The Los Angeles parks department decided to preserve this bit of history by collecting the locomotives in a section of Griffith Park, which sprawls across the hills northwest of the city.

"And we happen to be sitting in front the very first steam locomotive that was donated to Travel Town. It actually arrived here in October of 1952," she notes.

The collection has grown to 14 steam locomotives, several diesel engines, and other railroad cars.

"Over the years, we have collected, besides those locomotives, railroad passenger cars, cabooses, freight cars, box cars. We eventually had some electric vehicles too," she says.

The display is interactive.

Visitors sit in a steam locomotive built in 1860, and push the control lever just as the engineer did back then.

"We are talking about essentially what is a time machine," she says. "When you sit in there, you are sitting inside something that was built while the American Civil War was being fought. And there you are sitting inside it, looking out the window just like an engineer did 120 years ago, 50 years ago. It has a great history in California. It was used in different places in California until it was finally donated here to Travel Town."

The Travel Town Museum is popular with families, and especially with young children, most of whom have little experience with trains. The historic locomotives all stand still today, but people can take a ride a miniature train that offers something of the feel of railroad travel.

Visitors can also makes entries in a book to recount their experiences with trains. Ms. Barth says many speak of parents or grandparents who were railroad employees, such as engineers or conductors.

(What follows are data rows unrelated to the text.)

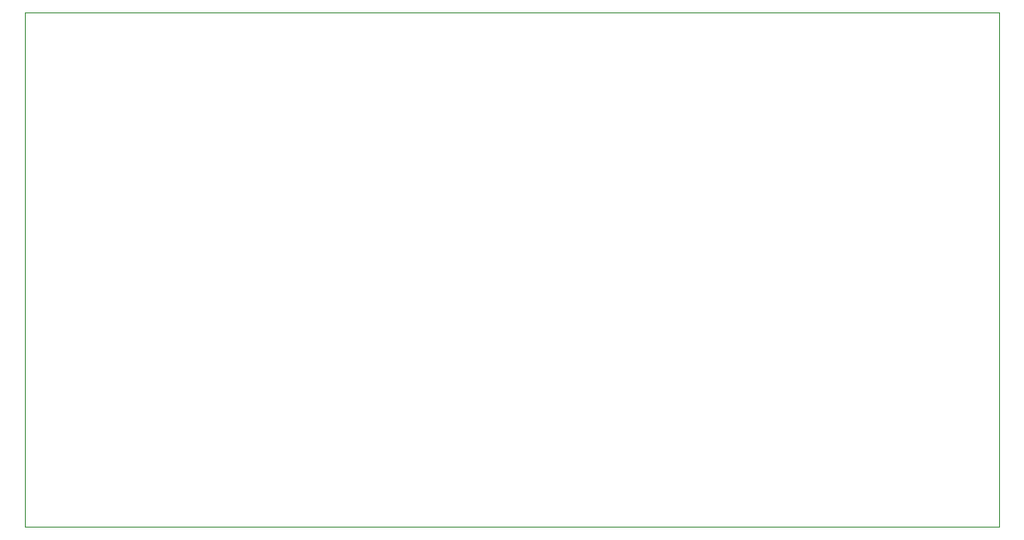
<source format=gbr>
G04 #@! TF.GenerationSoftware,KiCad,Pcbnew,(5.1.5)-3*
G04 #@! TF.CreationDate,2020-09-22T11:09:55+01:00*
G04 #@! TF.ProjectId,sensor_node_PCB,73656e73-6f72-45f6-9e6f-64655f504342,rev?*
G04 #@! TF.SameCoordinates,Original*
G04 #@! TF.FileFunction,Profile,NP*
%FSLAX46Y46*%
G04 Gerber Fmt 4.6, Leading zero omitted, Abs format (unit mm)*
G04 Created by KiCad (PCBNEW (5.1.5)-3) date 2020-09-22 11:09:55*
%MOMM*%
%LPD*%
G04 APERTURE LIST*
%ADD10C,0.050000*%
G04 APERTURE END LIST*
D10*
X107250000Y-133000000D02*
X200080000Y-133000000D01*
X107250000Y-84000000D02*
X200000000Y-84000000D01*
X107250000Y-133000000D02*
X107250000Y-84000000D01*
X200080000Y-126910000D02*
X200080000Y-133000000D01*
X200000000Y-84000000D02*
X200080000Y-84000000D01*
X200080000Y-89850000D02*
X200080000Y-84000000D01*
X200080000Y-89850000D02*
X200080000Y-126910000D01*
M02*

</source>
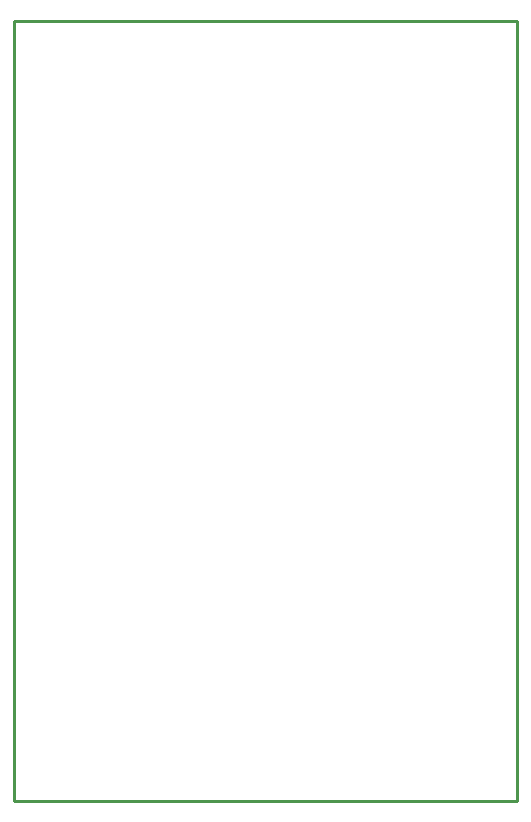
<source format=gko>
*
*
G04 PADS 9.3.1 Build Number: 456998 generated Gerber (RS-274-X) file*
G04 PC Version=2.1*
*
%IN "DriveFeedback.pcb"*%
*
%MOIN*%
*
%FSLAX35Y35*%
*
*
*
*
G04 PC Standard Apertures*
*
*
G04 Thermal Relief Aperture macro.*
%AMTER*
1,1,$1,0,0*
1,0,$1-$2,0,0*
21,0,$3,$4,0,0,45*
21,0,$3,$4,0,0,135*
%
*
*
G04 Annular Aperture macro.*
%AMANN*
1,1,$1,0,0*
1,0,$2,0,0*
%
*
*
G04 Odd Aperture macro.*
%AMODD*
1,1,$1,0,0*
1,0,$1-0.005,0,0*
%
*
*
G04 PC Custom Aperture Macros*
*
*
*
*
*
*
G04 PC Aperture Table*
*
%ADD010C,0.001*%
%ADD011C,0.01*%
*
*
*
*
G04 PC Circuitry*
G04 Layer Name DriveFeedback.pcb - circuitry*
%LPD*%
*
*
G04 PC Custom Flashes*
G04 Layer Name DriveFeedback.pcb - flashes*
%LPD*%
*
*
G04 PC Circuitry*
G04 Layer Name DriveFeedback.pcb - circuitry*
%LPD*%
*
G54D10*
G54D11*
G01X500Y500D02*
X168098D01*
Y260500*
X500*
Y500*
X0Y0D02*
M02*

</source>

"And besides engineers or conductors, all kinds of people. There were railroad police, there were railroad accountants, there were railroad business people. And we invite people to write in a book or write on a card what their railroad experience or their railroad family member was," she adds.

Most visitors write of their nostalgia for the days when the passenger train, pulled by a steam locomotive, was the preferred means of travel across the country.